Lettere al Mondo: se dovessi mai un giorno scrivere un libro lo inizierei così...
di Marco Parente

Che io ricordi, non ho mai capito niente, ma ho sempre intuito tutto. Per esempio, non so perchè, ma so! Che dopo Joyce la letteratura si è fermata, che l'ultima vera pennellata su una tela l'ha data Bacon, che dopo il servizio di John McEnroe il rock 'n'roll è morto e che il gol di mano di Maradona è grande teatro. “Lo so, ma non ho le prove”.
So per esempio che l'ultimo concetto in Arte è l'orinatoio di Duchamp e in musica, John Cage da Mike Bongiorno; so anche che il Male dopo che il Bene se l'è data a gambe dileguandosi nella rete, non ha più un'etica da rispettare, tantomeno da rivendere. “Lo so - come diceva Pasolini - ma non ho le prove”.

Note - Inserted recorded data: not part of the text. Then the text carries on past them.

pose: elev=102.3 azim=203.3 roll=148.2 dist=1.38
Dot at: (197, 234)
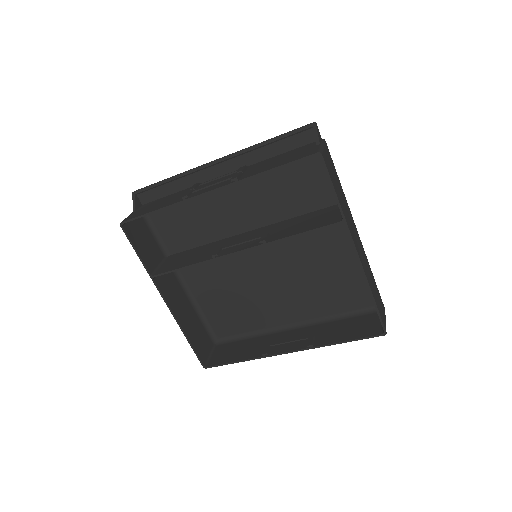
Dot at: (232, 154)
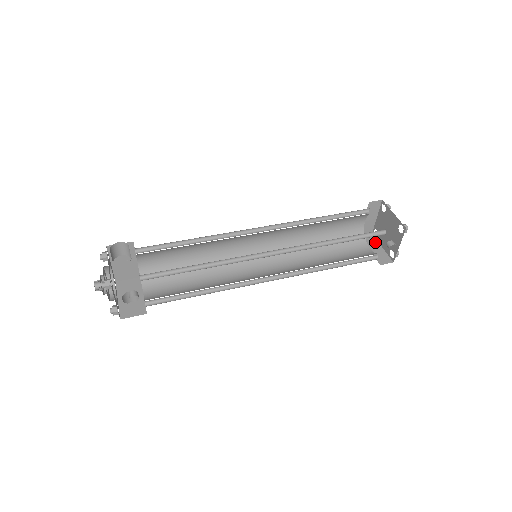
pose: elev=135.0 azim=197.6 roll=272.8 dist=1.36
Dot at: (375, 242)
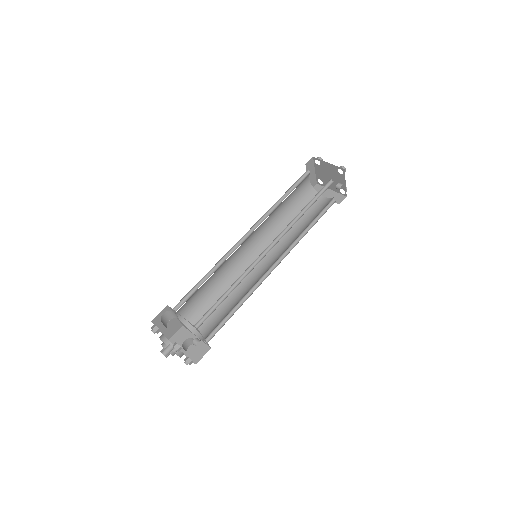
Dot at: occluded
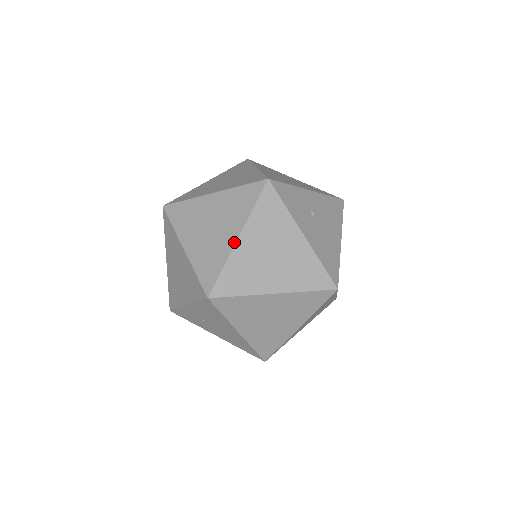
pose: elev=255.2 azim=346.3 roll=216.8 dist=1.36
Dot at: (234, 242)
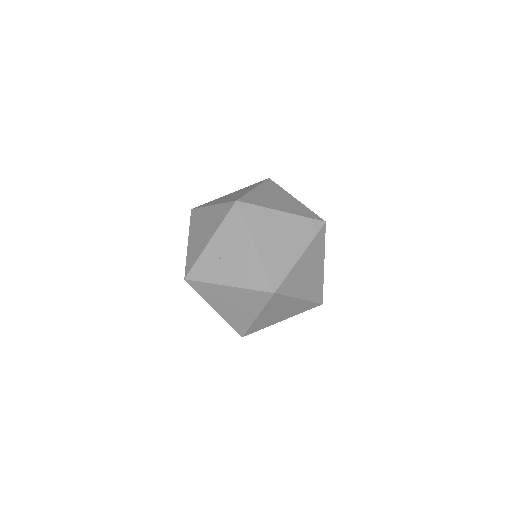
Dot at: (251, 189)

So infine che il mondo ha scelto di lavorare alla mediocrità come rappresentazione della realtà e che l'irreversibile dipendenza dalla modernità e le sue tecnologie sono la definitiva dittatura degli Oggetti sui Soggetti.
Eppure nonostante questo scenario non certo incoraggiante nessuno, me compreso, rinuncia a perseverare 'diabolicamente' nello sbattere le corna contro quel muro d'aria che è l'Arte! Insistendo come drogati d'Anima nel cercare e desiderare il 'nutrimento sconosciuto', come se poi quel cibo spettasse a tutti, come se il Talento fosse democratico, come se quel foglio bianco dovesse per forza esser riempito. Come se il confine fosse una strada a doppio senso, no! Non è così. E queste mie parole e questo mio non-libro ne sono la smentita più sincera: è uno scrittore di meno, è la disdetta dal dover essere e comunicare a tutti i costi, dal dover raccontare l'ennesima storia che ci scagioni o peggio ancora, salvi.
Capiamoci bene, ormai siamo definitivamente nei guai, dove anche il salvarsi non basta più (ogni vincitore è un po' un assassino). Ma è proprio forse in questo preciso momento che l'Arte si avvantaggia e ci guadagna, senza più dipendere da quella balla del dover essere utile a qualcuno o a qualcosa; “l'Arte ha da esser giuoco!” serio e sanissimo.


L'Arte è quella lavagna per cui noi siamo i gessetti, la poesia la gomma che cancella. E ciò che rimarrà alla fine sarà l'alone delle parole e l'ombra dei suoni, proprio come certe 'lettere smarrite'...sempre in vita perché mai giunte a destinazione, ad una fine.